## TEXT SHOWN:
·····

Me and an associate wrote a small essay about just that last year. "The crisis of architecture: a problem of communications". Hell, most of our association was based on the concept of bringing understanding to the masses (we failed).

Many of the issues are an outgrowth of our present decadent, post-modern, post-critical era where commercialism has absorbed all and intellectuality is, like commercial architecture, all façade and no substance. I don't remember it all from the top of my head but some points:

a) Post-modernity, instead of recovering meaning, gave it its coup de grâce. Public buildings and public spaces are vacuous, polished commercialized projects, and private buildings glorify the personal ego or the banal genericness of globalized corporatism. Buildings rarely signify anything to the average person, alienation maybe. The scale and speed of industrial civilization makes it impossible for any coherence and depth in design. (Koolhaas apparently thinks we've become utterly powerless and therefore a heroic nihilism is the proper attitude).

·····

## EXERCISE A:
Reproduce the listing from the line that has "for volume: **20**" through the listing's last line, renaming "house sample" as "reference reading" and changing nothing else. Leave out the picture lines.
## EXERCISE B:
Carry the essay on the crisis of architecture forward from its last sentence.

·····

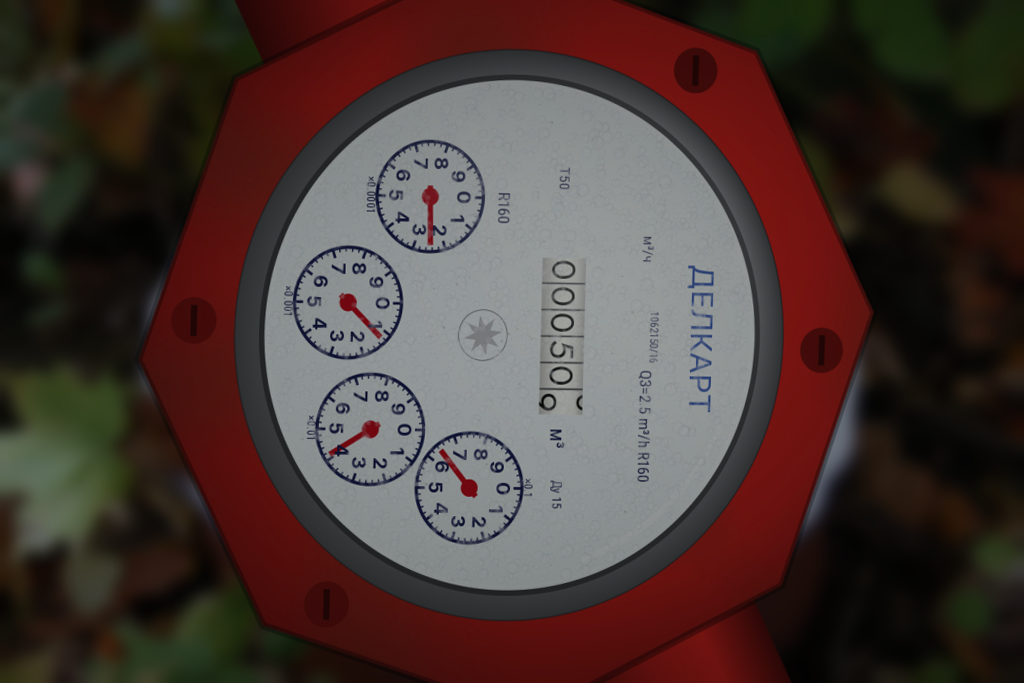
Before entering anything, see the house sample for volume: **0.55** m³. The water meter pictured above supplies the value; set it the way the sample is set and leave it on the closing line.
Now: **508.6412** m³
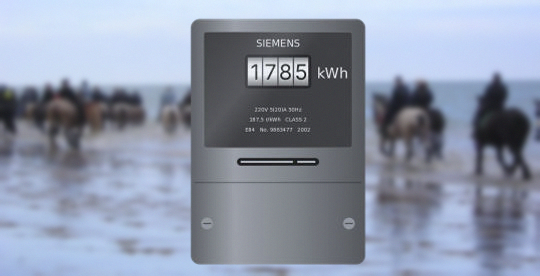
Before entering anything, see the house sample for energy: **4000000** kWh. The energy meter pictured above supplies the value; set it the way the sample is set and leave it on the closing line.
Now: **1785** kWh
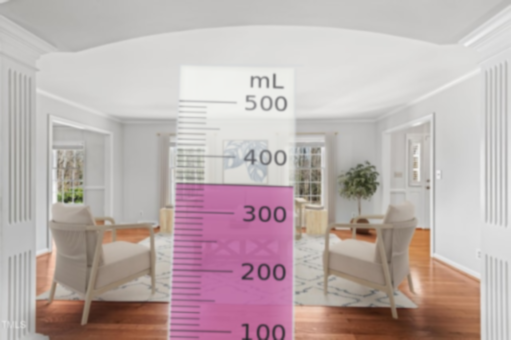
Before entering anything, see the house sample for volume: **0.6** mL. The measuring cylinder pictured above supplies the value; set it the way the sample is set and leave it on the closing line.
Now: **350** mL
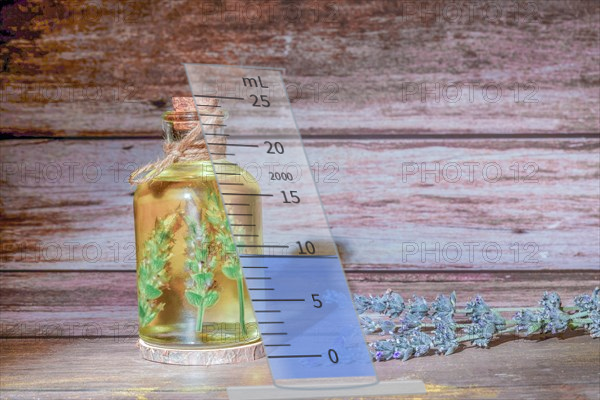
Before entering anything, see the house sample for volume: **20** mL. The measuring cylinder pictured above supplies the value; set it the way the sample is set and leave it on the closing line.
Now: **9** mL
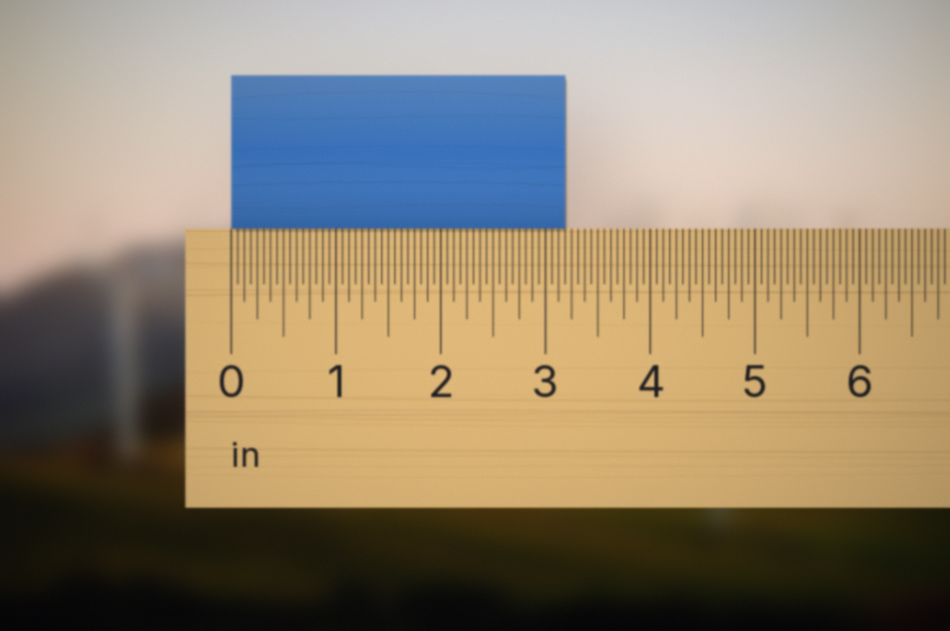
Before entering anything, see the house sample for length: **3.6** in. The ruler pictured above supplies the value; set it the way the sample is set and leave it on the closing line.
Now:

·····

## TASK ANSWER A:
Before entering anything, see the reference reading for volume: **20** mL. The measuring cylinder pictured above supplies the value; set it the way the sample is set and leave it on the closing line.
Now: **9** mL
Before entering anything, see the reference reading for length: **3.6** in. The ruler pictured above supplies the value; set it the way the sample is set and leave it on the closing line.
Now:

## TASK ANSWER B:
b) We don't collaborate as an industry because competition is fierce and too much rides on "uniqueness" and "superstars". We've never been as international, yet intellectual movements are dead even at the local scale. Architecture was always political, but now there's no mission, therefore nothing to say together (well, sustainability, but that's largely marketing).

c) Developers, marketing and real estate speculation has taken over communication in our absence and distorted the public understanding of Architecture. Fashions and trends emphasize the superfluous. Things are made primarily to be sold, only secondarily to be used, and rarely to be enjoyed.

d) We are not taught to communicate with laypeople, but rather learn sophistry for pseudo-intellectual critiques and flashy magazines, because of b) and c).

e) We are not taught to work or think cross-disciplinarily, but rather encased in excessive specializations. This goes as much for others as for us.

f) It's an uphill battle. People are ignorant of history and art and science, often architects themselves are—giving my history class was truly painful. How can people understand modernism if they don't know/understand the history of socialism? How can they understand neoclassicism without understanding the enlightenment? How the fuck can they ever understand today? Clearly they can't.



Generally speaking, the main step I take is trying to explain how the manipulation of space to create useful place is the essence of architecture, and that construction is merely the means to achieve it.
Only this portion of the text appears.